§ **TO-DO ITEM**
Format each line of the listing below as a JSON list of strings, one string per line, skipping blank lines.

● ● ● ● ●

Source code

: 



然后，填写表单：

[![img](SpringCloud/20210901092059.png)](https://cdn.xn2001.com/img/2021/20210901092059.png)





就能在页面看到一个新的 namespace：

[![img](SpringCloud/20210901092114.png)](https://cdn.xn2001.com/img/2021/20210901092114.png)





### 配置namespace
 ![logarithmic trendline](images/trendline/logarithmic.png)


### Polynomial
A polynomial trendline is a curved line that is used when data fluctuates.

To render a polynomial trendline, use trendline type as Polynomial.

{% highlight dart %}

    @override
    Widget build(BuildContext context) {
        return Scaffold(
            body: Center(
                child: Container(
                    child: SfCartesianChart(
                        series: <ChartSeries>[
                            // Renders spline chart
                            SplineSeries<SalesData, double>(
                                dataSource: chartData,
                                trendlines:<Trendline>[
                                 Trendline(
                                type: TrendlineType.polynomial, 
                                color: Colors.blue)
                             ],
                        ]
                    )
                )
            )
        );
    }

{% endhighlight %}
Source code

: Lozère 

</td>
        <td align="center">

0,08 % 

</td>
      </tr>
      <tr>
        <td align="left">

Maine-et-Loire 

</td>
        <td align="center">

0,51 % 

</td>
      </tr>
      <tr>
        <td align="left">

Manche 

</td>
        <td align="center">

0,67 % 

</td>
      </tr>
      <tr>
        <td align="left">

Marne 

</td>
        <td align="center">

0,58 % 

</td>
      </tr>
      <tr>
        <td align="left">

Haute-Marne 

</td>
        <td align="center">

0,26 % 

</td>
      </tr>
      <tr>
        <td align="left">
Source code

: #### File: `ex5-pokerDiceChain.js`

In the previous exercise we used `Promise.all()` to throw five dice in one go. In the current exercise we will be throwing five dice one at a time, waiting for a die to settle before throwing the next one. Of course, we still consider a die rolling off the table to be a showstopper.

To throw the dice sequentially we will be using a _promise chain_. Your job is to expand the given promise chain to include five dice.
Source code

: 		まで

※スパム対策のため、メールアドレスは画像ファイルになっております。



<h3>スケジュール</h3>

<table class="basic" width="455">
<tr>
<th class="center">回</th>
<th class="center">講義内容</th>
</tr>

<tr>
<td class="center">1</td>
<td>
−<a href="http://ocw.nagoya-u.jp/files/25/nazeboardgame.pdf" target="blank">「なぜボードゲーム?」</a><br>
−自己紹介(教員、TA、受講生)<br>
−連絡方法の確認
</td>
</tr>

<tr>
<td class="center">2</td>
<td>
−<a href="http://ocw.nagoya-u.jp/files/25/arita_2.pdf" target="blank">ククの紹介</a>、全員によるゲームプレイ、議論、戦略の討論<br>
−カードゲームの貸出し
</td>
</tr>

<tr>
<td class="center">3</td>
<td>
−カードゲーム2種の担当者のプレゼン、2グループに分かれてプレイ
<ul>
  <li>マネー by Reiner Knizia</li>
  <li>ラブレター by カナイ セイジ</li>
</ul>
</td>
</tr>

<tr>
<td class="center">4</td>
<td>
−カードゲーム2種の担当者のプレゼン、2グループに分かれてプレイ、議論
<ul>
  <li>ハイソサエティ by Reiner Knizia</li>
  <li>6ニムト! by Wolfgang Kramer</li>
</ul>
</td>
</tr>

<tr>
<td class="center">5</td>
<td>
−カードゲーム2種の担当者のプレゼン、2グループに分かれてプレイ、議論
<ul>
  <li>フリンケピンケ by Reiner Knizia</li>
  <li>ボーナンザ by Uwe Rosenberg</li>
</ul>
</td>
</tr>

● ● ● ● ●

§ **EXERCISE ANSWER**
[
  "Source code",
  ": ",
  "然后，填写表单：",
  "[![img](SpringCloud/20210901092059.png)](https://cdn.xn2001.com/img/2021/20210901092059.png)",
  "就能在页面看到一个新的 namespace：",
  "[![img](SpringCloud/20210901092114.png)](https://cdn.xn2001.com/img/2021/20210901092114.png)",
  "### 配置namespace",
  " ![logarithmic trendline](images/trendline/logarithmic.png)",
  "### Polynomial",
  "A polynomial trendline is a curved line that is used when data fluctuates.",
  "To render a polynomial trendline, use trendline type as Polynomial.",
  "{% highlight dart %}",
  "    @override",
  "    Widget build(BuildContext context) {",
  "        return Scaffold(",
  "            body: Center(",
  "                child: Container(",
  "                    child: SfCartesianChart(",
  "                        series: <ChartSeries>[",
  "                            // Renders spline chart",
  "                            SplineSeries<SalesData, double>(",
  "                                dataSource: chartData,",
  "                                trendlines:<Trendline>[",
  "                                 Trendline(",
  "                                type: TrendlineType.polynomial, ",
  "                                color: Colors.blue)",
  "                             ],",
  "                        ]",
  "                    )",
  "                )",
  "            )",
  "        );",
  "    }",
  "{% endhighlight %}",
  "Source code",
  ": Lozère ",
  "</td>",
  "        <td align=\"center\">",
  "0,08 % ",
  "</td>",
  "      </tr>",
  "      <tr>",
  "        <td align=\"left\">",
  "Maine-et-Loire ",
  "</td>",
  "        <td align=\"center\">",
  "0,51 % ",
  "</td>",
  "      </tr>",
  "      <tr>",
  "        <td align=\"left\">",
  "Manche ",
  "</td>",
  "        <td align=\"center\">",
  "0,67 % ",
  "</td>",
  "      </tr>",
  "      <tr>",
  "        <td align=\"left\">",
  "Marne ",
  "</td>",
  "        <td align=\"center\">",
  "0,58 % ",
  "</td>",
  "      </tr>",
  "      <tr>",
  "        <td align=\"left\">",
  "Haute-Marne ",
  "</td>",
  "        <td align=\"center\">",
  "0,26 % ",
  "</td>",
  "      </tr>",
  "      <tr>",
  "        <td align=\"left\">",
  "Source code",
  ": #### File: `ex5-pokerDiceChain.js`",
  "In the previous exercise we used `Promise.all()` to throw five dice in one go. In the current exercise we will be throwing five dice one at a time, waiting for a die to settle before throwing the next one. Of course, we still consider a die rolling off the table to be a showstopper.",
  "To throw the dice sequentially we will be using a _promise chain_. Your job is to expand the given promise chain to include five dice.",
  "Source code",
  ": \t\tまで",
  "※スパム対策のため、メールアドレスは画像ファイルになっております。",
  "<h3>スケジュール</h3>",
  "<table class=\"basic\" width=\"455\">",
  "<tr>",
  "<th class=\"center\">回</th>",
  "<th class=\"center\">講義内容</th>",
  "</tr>",
  "<tr>",
  "<td class=\"center\">1</td>",
  "<td>",
  "−<a href=\"http://ocw.nagoya-u.jp/files/25/nazeboardgame.pdf\" target=\"blank\">「なぜボードゲーム?」</a><br>",
  "−自己紹介(教員、TA、受講生)<br>",
  "−連絡方法の確認",
  "</td>",
  "</tr>",
  "<tr>",
  "<td class=\"center\">2</td>",
  "<td>",
  "−<a href=\"http://ocw.nagoya-u.jp/files/25/arita_2.pdf\" target=\"blank\">ククの紹介</a>、全員によるゲームプレイ、議論、戦略の討論<br>",
  "−カードゲームの貸出し",
  "</td>",
  "</tr>",
  "<tr>",
  "<td class=\"center\">3</td>",
  "<td>",
  "−カードゲーム2種の担当者のプレゼン、2グループに分かれてプレイ",
  "<ul>",
  "  <li>マネー by Reiner Knizia</li>",
  "  <li>ラブレター by カナイ セイジ</li>",
  "</ul>",
  "</td>",
  "</tr>",
  "<tr>",
  "<td class=\"center\">4</td>",
  "<td>",
  "−カードゲーム2種の担当者のプレゼン、2グループに分かれてプレイ、議論",
  "<ul>",
  "  <li>ハイソサエティ by Reiner Knizia</li>",
  "  <li>6ニムト! by Wolfgang Kramer</li>",
  "</ul>",
  "</td>",
  "</tr>",
  "<tr>",
  "<td class=\"center\">5</td>",
  "<td>",
  "−カードゲーム2種の担当者のプレゼン、2グループに分かれてプレイ、議論",
  "<ul>",
  "  <li>フリンケピンケ by Reiner Knizia</li>",
  "  <li>ボーナンザ by Uwe Rosenberg</li>",
  "</ul>",
  "</td>",
  "</tr>"
]